Actually, that makes me laugh because the first balloon we launched was a party balloon.
I built a simple temperature transmitter using an old LIPD. All the parts came from wyong field day.
The LIPD was from a box of weather sensors which also had a thermistor and humidity sensors. The battery I used the small lithium cells stripped from the cheap micro helicopters. They were wired together with a simple 555 timer used as a modulator and I calibrated the tone with some freeze spray on the bench.

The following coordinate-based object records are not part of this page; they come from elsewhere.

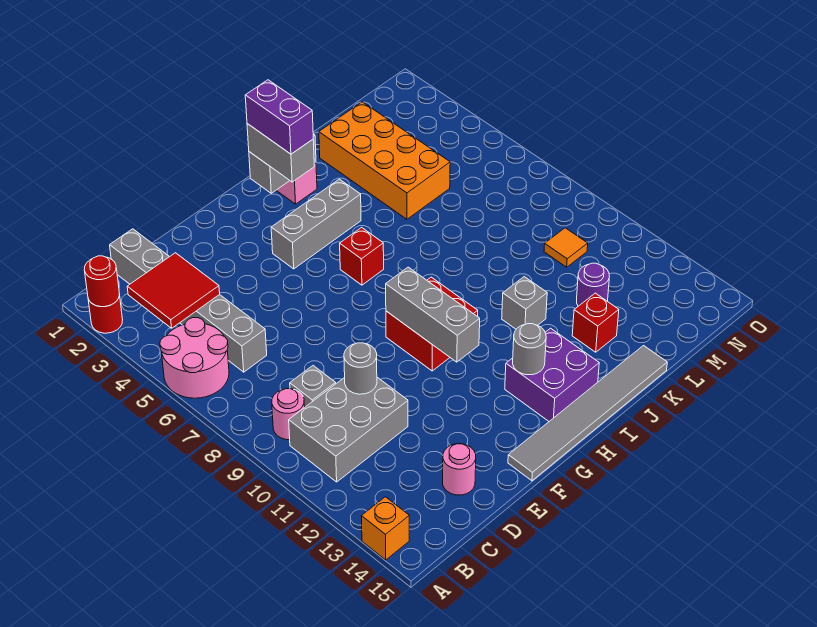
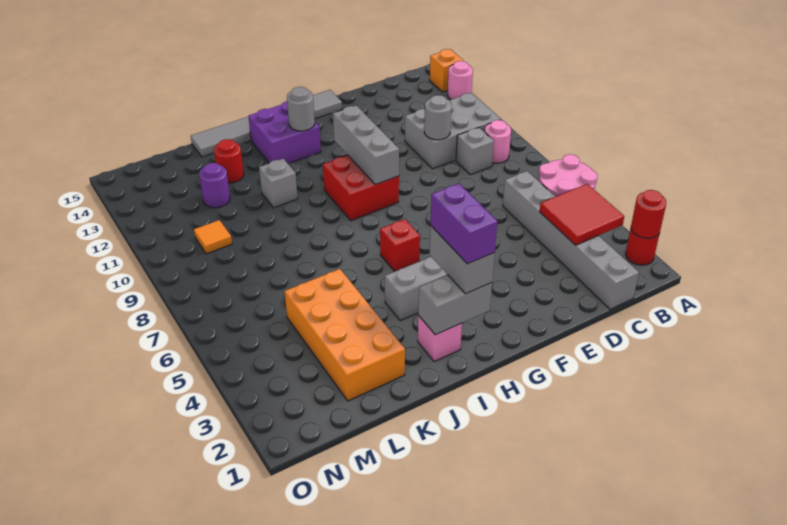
pink round brick D14 level 1 -> pink round brick A13 level 1
red brick K13 level 1 -> red round brick K13 level 1

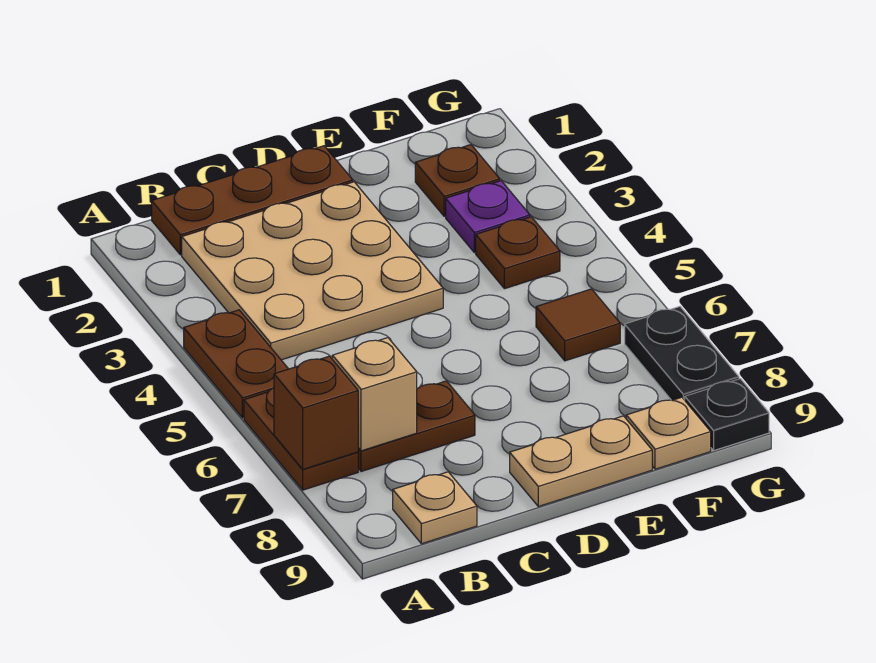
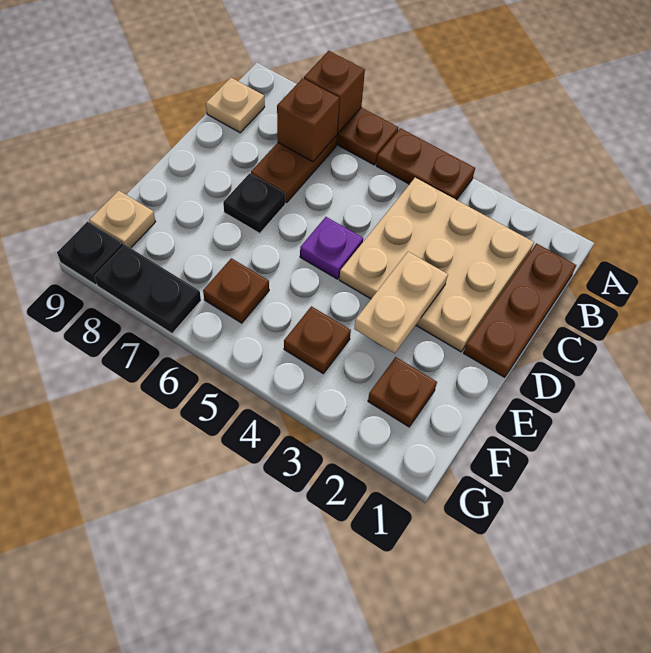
tan brick B7 level 2 -> brown brick B7 level 2
none -> black plate D7 level 1
tan plate D9:E9 level 1 -> tan plate D3:E3 level 2
purple plate F3 level 1 -> purple plate D5 level 1
brown tile F6 level 1 -> brown plate F6 level 1

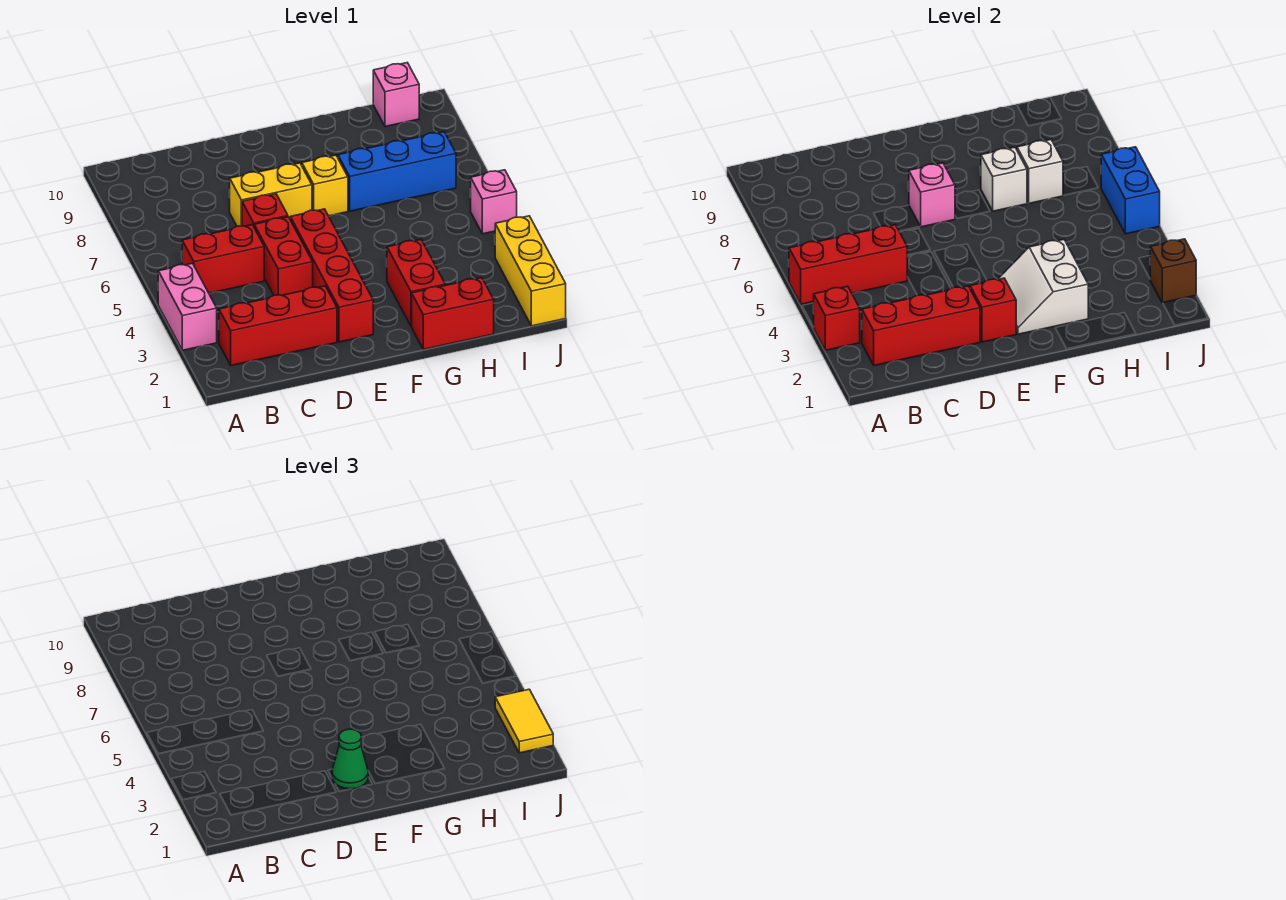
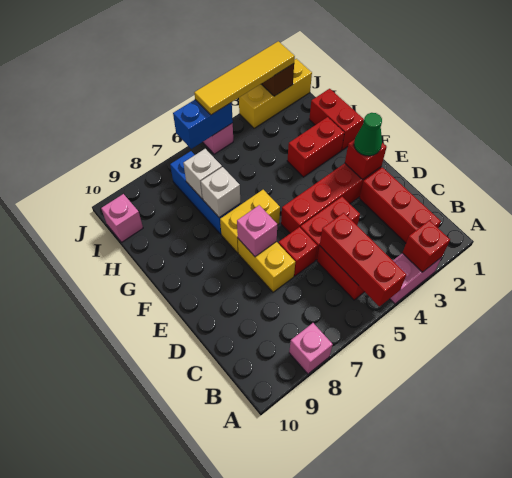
none -> pink brick A8 level 1
red brick B2:D2 level 2 -> none
white slope F2:G3 level 2 top G -> none
yellow brick F7 level 1 -> yellow brick F6:F7 level 1
yellow tile J2:J3 level 3 -> yellow tile J2:J5 level 3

That was the last I saw of the transmitter before it was taken away to fly on a party balloon.
The local scouts launched it an hour later and I listened to it's flight. I had no tracking on it, all I could hear was the tone from the modulator.
From the altitude charts on the day and the time it took to fall (about 90 seconds) it went up to almost 20,000ft before it burst.

What jogged my memory was the sound it made as it fell. I could hear it fall through three inversions. So while this method doesn't exactly give you altitude it does give an example of something cheap.

Now I suspect you have a piece of dirt somewhere close which is about 1200ft high. A couple of lipd's with small rechargable lithium batteries and a tiny solar cell. A PIC chip to have them transmit about once every couple of minutes to save power. I would think the 1200ft is enough to get you above a local morning inversion.